→ TEXTO PROPORCIONADO
Fotografía: Semana
Carlos Aldairo Arenas, Cejas, estaba hecho de la misma materia del
páramo. Solitario, paciente, sosegado, disfrutaba lo que pocos soportan: la
lejanía, el frío y el aislamiento del nevado de Santa Isabel.
En los 44 años que vivió fueron escasas las veces que
abandonó esa montaña donde nació. Allí se quedó cuando, siendo adolescente, su
padre murió y sus cinco hermanos y su madre se fueron al pueblo.
Apenas salía para lo necesario: hacer el mercado una vez al mes y
visitar a su hija, o a la celebración de los quince años de una sobrina que lo
hicieron viajar a Bogotá por única vez. Nadie conocía esos terrenos como él,
que se volvió el protector y el guía de los foráneos. Pero el 9 de noviembre
dejó el nevado para siempre. Las mulas cargaron su cuerpo abaleado por buena
parte del trayecto de 12 horas, entre la niebla, por una trocha que más parece
el lecho un río seco, tan empinado y con piedras tan grandes que las personas
casi que tienen que transitarlo a gatas.
Santa Isabel, esa montaña que Cejas se resistía a abandonar, se eleva
hasta los 4.965 metros sobre el nivel del mar y es uno de los seis nevados que
componen el parque nacional natural Los Nevados.
Los expertos creen que
es un antiguo volcán inactivo. En su cima guarda una de las últimas masas
glaciares que sobreviven en Colombia. Después de los 2.250 metros en
los que está emplazado el pueblo que lleva el mismo nombre, la montaña empieza
a quedarse vacía de pobladores. De vez en cuando, en ese ascenso, aparecen
algunas casas, lejanas unas de otras. Por allí se cuentan las historias del
mítico bandolero Sangrenegra, enterrado en esa tierra, y también se habla del
misterio de la montaña, de lo fácil que se puede perder un foráneo en los
valles de frailejones que, entra la niebla, parecen espectros.

→ ACTIVIDAD 1
Según el texto sobre el nevado de Santa Isabel, ¿hasta qué altura sobre el nivel del mar se eleva esa montaña?
→ ACTIVIDAD 2
Resume en forma de lista el párrafo del texto sobre el nevado de Santa Isabel que comienza con "Los expertos creen que" y conserva sus datos principales.
→ ACTIVIDAD 3
Cita textualmente el fragmento del texto sobre el nevado de Santa Isabel que va desde "Apenas salía para" hasta "transitarlo a gatas.", ambos incluidos.

→ MATERIAL PROPORCIONADO
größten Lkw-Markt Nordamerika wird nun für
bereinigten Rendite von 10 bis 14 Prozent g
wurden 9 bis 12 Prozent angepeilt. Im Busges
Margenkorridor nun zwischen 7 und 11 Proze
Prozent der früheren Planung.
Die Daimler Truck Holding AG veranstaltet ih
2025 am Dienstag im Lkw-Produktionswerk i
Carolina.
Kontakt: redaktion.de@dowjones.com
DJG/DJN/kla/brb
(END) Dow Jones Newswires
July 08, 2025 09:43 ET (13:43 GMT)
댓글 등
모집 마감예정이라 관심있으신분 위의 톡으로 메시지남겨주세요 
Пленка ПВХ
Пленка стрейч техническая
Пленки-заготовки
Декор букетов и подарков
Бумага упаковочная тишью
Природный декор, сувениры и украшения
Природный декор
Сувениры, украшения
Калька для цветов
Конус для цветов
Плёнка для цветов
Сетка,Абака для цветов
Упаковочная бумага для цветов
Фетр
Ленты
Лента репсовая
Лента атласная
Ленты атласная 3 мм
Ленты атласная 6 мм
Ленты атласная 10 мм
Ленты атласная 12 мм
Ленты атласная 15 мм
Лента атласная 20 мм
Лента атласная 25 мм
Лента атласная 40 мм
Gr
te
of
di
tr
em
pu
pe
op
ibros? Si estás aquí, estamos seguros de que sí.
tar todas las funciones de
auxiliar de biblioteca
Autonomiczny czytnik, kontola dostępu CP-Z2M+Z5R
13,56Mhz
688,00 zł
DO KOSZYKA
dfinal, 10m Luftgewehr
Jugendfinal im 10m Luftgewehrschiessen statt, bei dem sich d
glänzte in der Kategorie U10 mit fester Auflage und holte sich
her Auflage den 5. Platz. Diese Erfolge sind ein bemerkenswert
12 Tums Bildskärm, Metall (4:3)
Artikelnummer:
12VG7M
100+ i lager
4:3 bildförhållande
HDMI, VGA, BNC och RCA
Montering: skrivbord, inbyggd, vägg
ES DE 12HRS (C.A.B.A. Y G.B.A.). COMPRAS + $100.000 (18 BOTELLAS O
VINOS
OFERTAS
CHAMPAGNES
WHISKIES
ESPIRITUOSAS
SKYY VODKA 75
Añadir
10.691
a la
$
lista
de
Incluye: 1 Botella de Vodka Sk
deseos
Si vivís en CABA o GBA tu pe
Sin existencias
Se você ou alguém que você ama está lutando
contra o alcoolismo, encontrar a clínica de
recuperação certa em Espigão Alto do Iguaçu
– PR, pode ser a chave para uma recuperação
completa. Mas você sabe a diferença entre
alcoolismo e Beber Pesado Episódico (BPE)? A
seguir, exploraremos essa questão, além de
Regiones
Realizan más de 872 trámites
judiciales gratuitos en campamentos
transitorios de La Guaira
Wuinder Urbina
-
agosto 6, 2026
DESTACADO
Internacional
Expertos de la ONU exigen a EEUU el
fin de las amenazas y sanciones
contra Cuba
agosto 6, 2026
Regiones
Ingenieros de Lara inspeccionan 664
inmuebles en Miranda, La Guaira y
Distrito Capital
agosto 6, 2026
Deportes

→ RESPUESTA 1
Hasta los 4.965 metros sobre el nivel del mar.

→ RESPUESTA 2
- Los expertos creen que la montaña es un antiguo volcán inactivo.
- En su cima guarda una de las últimas masas glaciares que sobreviven en Colombia.
- Por encima de los 2.250 metros, donde está el pueblo del mismo nombre, la montaña empieza a quedarse sin pobladores.
- Durante el ascenso aparecen de vez en cuando algunas casas, lejanas unas de otras.
- Allí se cuentan historias del mítico bandolero Sangrenegra, enterrado en esa tierra.
- También se habla del misterio de la montaña y de lo fácil que un foráneo puede perderse en los valles de frailejones, que en la niebla parecen espectros.

→ RESPUESTA 3
Apenas salía para lo necesario: hacer el mercado una vez al mes y
visitar a su hija, o a la celebración de los quince años de una sobrina que lo
hicieron viajar a Bogotá por única vez. Nadie conocía esos terrenos como él,
que se volvió el protector y el guía de los foráneos. Pero el 9 de noviembre
dejó el nevado para siempre. Las mulas cargaron su cuerpo abaleado por buena
parte del trayecto de 12 horas, entre la niebla, por una trocha que más parece
el lecho un río seco, tan empinado y con piedras tan grandes que las personas
casi que tienen que transitarlo a gatas.